I ate something like this at a restaurant in South Dakota the weekend I was out there to do my TEDx talk. It was a really amazing weekend and surreal, too, and this was the last meal before I left the next day. I might have been just super hungry, but this was so delicious I memorized it while I was eating it and hoped to recreate it.

It’s super healthy and I believe low carb, but considering I just made it up, I have no idea so don’t quote me on anything other than I promise it’s delicious!

This is meant to be a hot sandwich as well – so serve it shortly after taking it out of the oven – and you need to eat it with a knife and fork. Totally worth it!

Ingredients (serves 4):

  • 4 boneless skinless chicken breasts
  • 2 Portobello mushroom caps, sliced
  • 1 red bell pepper, cut into large pieces
  • fresh goat cheese
  • fresh basil leaves
  • Olive oil
  • Balsamic vinegar
  • Salt
  • Pepper

Heat oven to 350F. Rub olive oil, salt, and pepper on the chicken breasts and put in an oven-safe small pan (I use pottery for this.). In a separate pottery dish, toss the mushrooms and pepper pieces with another bit of olive oil, salt, and pepper. Put the chicken dish AND the vegetable dish into the oven at the same time. Roast the chicken the oven until completely cooked through (usually that’s about 35-40 minutes) and by the time it’s done, the veggies will be ready, too. Pull them out when you pull out the chicken.

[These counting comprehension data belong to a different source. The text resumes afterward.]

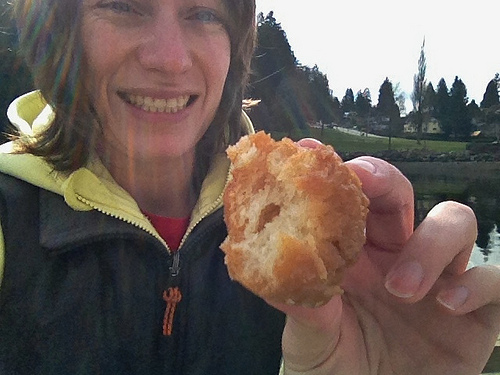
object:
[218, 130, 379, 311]
cake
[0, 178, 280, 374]
jacket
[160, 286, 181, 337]
rope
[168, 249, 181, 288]
zipper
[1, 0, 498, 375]
lady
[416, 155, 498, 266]
water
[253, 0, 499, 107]
sky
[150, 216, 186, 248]
shirt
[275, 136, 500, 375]
hand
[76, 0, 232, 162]
face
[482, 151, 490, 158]
rocks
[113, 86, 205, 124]
smile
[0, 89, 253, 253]
insert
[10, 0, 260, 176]
hair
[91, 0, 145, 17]
eye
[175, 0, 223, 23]
eye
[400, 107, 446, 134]
house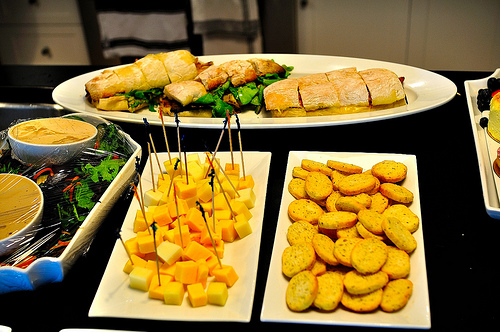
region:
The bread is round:
[284, 266, 316, 308]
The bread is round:
[283, 241, 315, 273]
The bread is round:
[315, 271, 340, 309]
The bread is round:
[348, 236, 391, 273]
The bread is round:
[381, 210, 417, 252]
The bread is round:
[381, 271, 411, 311]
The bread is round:
[287, 196, 323, 223]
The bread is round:
[301, 167, 333, 201]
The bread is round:
[336, 171, 376, 194]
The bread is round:
[366, 152, 408, 187]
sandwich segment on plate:
[364, 65, 404, 110]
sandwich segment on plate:
[333, 67, 366, 114]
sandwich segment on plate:
[294, 72, 338, 112]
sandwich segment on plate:
[262, 75, 303, 115]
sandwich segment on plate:
[255, 56, 277, 81]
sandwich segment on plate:
[231, 62, 252, 103]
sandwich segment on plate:
[197, 62, 227, 107]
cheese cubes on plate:
[155, 154, 239, 305]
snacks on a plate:
[290, 154, 408, 316]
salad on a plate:
[1, 110, 105, 250]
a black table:
[11, 70, 493, 330]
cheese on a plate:
[135, 143, 233, 322]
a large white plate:
[74, 42, 449, 132]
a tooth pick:
[196, 202, 232, 259]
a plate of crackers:
[284, 155, 414, 319]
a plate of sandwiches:
[76, 48, 396, 108]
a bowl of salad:
[0, 127, 107, 289]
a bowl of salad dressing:
[11, 116, 81, 156]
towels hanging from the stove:
[101, 8, 271, 47]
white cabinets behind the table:
[298, 0, 490, 72]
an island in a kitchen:
[6, 5, 496, 330]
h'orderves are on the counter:
[7, 49, 495, 324]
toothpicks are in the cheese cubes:
[121, 144, 257, 316]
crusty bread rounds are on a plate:
[283, 149, 419, 322]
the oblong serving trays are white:
[91, 143, 436, 328]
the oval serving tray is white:
[48, 49, 461, 129]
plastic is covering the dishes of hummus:
[2, 113, 132, 308]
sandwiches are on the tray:
[80, 46, 408, 119]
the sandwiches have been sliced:
[77, 43, 408, 118]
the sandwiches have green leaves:
[118, 67, 289, 108]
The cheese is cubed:
[205, 275, 227, 305]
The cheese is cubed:
[186, 280, 206, 307]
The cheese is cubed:
[161, 275, 183, 306]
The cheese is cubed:
[147, 270, 169, 298]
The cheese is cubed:
[125, 263, 152, 293]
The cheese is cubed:
[210, 257, 238, 286]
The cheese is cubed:
[172, 254, 198, 286]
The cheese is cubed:
[176, 240, 211, 262]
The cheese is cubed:
[154, 235, 183, 264]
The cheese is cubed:
[134, 224, 161, 252]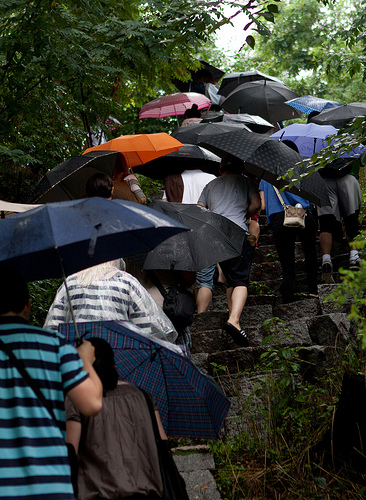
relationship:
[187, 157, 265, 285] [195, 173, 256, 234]
man wearing shirt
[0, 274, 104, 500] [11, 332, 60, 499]
man wearing shirt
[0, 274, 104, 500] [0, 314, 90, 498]
man wearing shirt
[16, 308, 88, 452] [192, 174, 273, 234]
man wearing shirt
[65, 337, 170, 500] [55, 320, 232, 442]
people holding umbrella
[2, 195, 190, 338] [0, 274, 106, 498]
umbrella held by person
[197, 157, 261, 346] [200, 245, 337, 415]
man walking up stairs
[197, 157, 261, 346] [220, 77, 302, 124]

When the chicken is just cool enough to handle without burning yourself, slice each breast lengthwise through the middle, creating a “bun” out of the chicken breast. On the “lower half” of the chicken bun, layer in the mushroom, top with crumbled goat cheese, then the red pepper, then basil leaves.

Top with the top half of the chicken bun, drizzle with balsamic vinegar and serve warm.